Вот отрывок из рассказа «Тонкая королева Эльфхейма», входившего в упомянутое сочинение Кэбелла, который сразу многое скажет о стиле Кэбелла, а также и о предпочтениях Уилсона, хотя, конечно, следует помнить, что слишком часто рецензии являются лишь оружием в литературной борьбе:
«Сколько нежных дам (убедившись, что их не слышат мужья) возрыдали, когда учтивый Анавальт покинул двор графа Эммерика, — того сказать невозможно. Во всяком случае, число их оказалось велико. Были, однако, — гласит повесть, — три женщины, чья скорбь оказалась неутешна; и они не плакали. Тем временем — тайные печали остались за спиной Анавальта, мертвая лошадь лежала у его ног, а сам рыцарь стоял на распутье и с некоторым сомнением разглядывал внушительных размеров дракона»[439].
20
Все же передышки, подобные поездке в Италию, были редким исключением. Никто не собирался освобождать Толкина от груза повседневных обязанностей. Публикация «Властелина Колец» нисколько не улучшила ситуацию в университете, скорее, наоборот. Толкин писал своим американским издателям: «Я тону с головой не только в проблемах с „В. К.“ (без секретаря), но еще и в делах профессиональных. Один из способов заставить нас, профессоров, „тихо уйти“ практически без всякой пенсии, это сделать для нас последние два-три года пребывания на должности невыносимо тяжкими — в то время как с выходом „В. К.“ меня просто-таки взяли в клещи. Большинство моих коллег-филологов шокированы тем, что филолог опустился до „банальной беллетристики“. В любом случае молва трубит: „Вот теперь-то мы знаем, на что Вы разбазаривали свое время двадцать лет кряду!“ И ныне гайки закручиваются в том, что касается множества всяческих работ более профессионального плана, давным-давно просроченных. Увы! Мне нравится и то и другое, однако времени-то мне отпущено на одного человека»[440].

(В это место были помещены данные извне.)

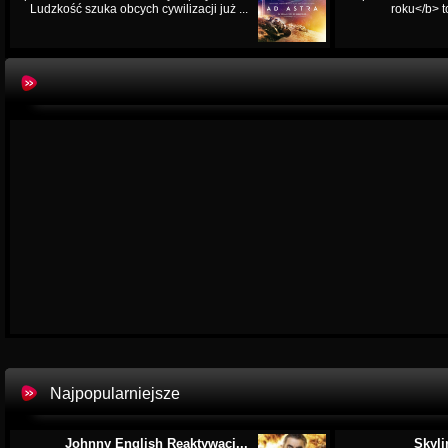
Ludzkość szuka obcych cywilizacji już ...
roku</b> t
Najpopularniejsze
Johnny English Reaktywacj...
Skyli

Толкин старался, как мог, выполнять накопившиеся обязательства.
Зная о тщательности, с какой он подходил к любому делу, можно себе представить, каких трудов ему это стоило. Публичную лекцию о кельтских элементах английского языка под названием «Английский и валлийский» он прочитал только на следующий день после выхода в свет третьей части «Властелина Колец», — на несколько месяцев позже назначенного ему срока. А были и другие академические обязательства, некоторые из них запоздавшие на много лет, а не на какие-то месяцы, как, например, подготовка к изданию перевода Ancrene Wisse (средневекового женского монашеского устава) с обширными комментариями.
21
Зато популярность «Властелина Колец» росла.
В 1955–1956 годах Би-би-си осуществила радиопостановку трилогии и, хотя Толкину не нравились попытки «драматизации» его произведений, росту популярности это, конечно, способствовало. Вместе с популярностью росли продажи, до такой степени, что к началу 1956 года Толкин начал получать доход по своему контракту «с участием в прибылях». Первый чек из «Аллен энд Анвин» был на 3500 фунтов — больше чем годовая профессорская зарплата в Оксфорде того времени. Разумеется, увеличились и налоги.
Кстати, в конце 1930-х, когда вышел в свет «Хоббит», налоги в Англии взимались с британцев значительно меньшие. Подоходный брали только с доходов, превышающих средний по стране, и был он гораздо скромнее — в процентном отношении. В 1950-е годы порог, до которого налог не взимался, достигал уже только половины среднего дохода[441]. Для Толкина, любившего оглядываться на прошлое, это служило лишним подтверждением того, что от прогресса никогда не следует ожидать ничего хорошего. Он даже начал жалеть, что не согласился на ранний выход на пенсию. Ранним в Оксфорде считался выход в 65 лет, а Толкин дал согласие работать до шестидесяти семи лет, что тогда считалось нормой. Правда, бывали и приятные неожиданности. В 1957 году католический университет Маркетт, основанный иезуитами в американском «средиземье» на берегу озера Мичиган к северу от Чикаго, по инициативе своего библиотекаря Уильяма Б. Реди предложил Толкину купить у него рукописи всех опубликованных произведений. Толкин за свой архив не держался, и рукописи за 1250 фунтов отправились за океан[442].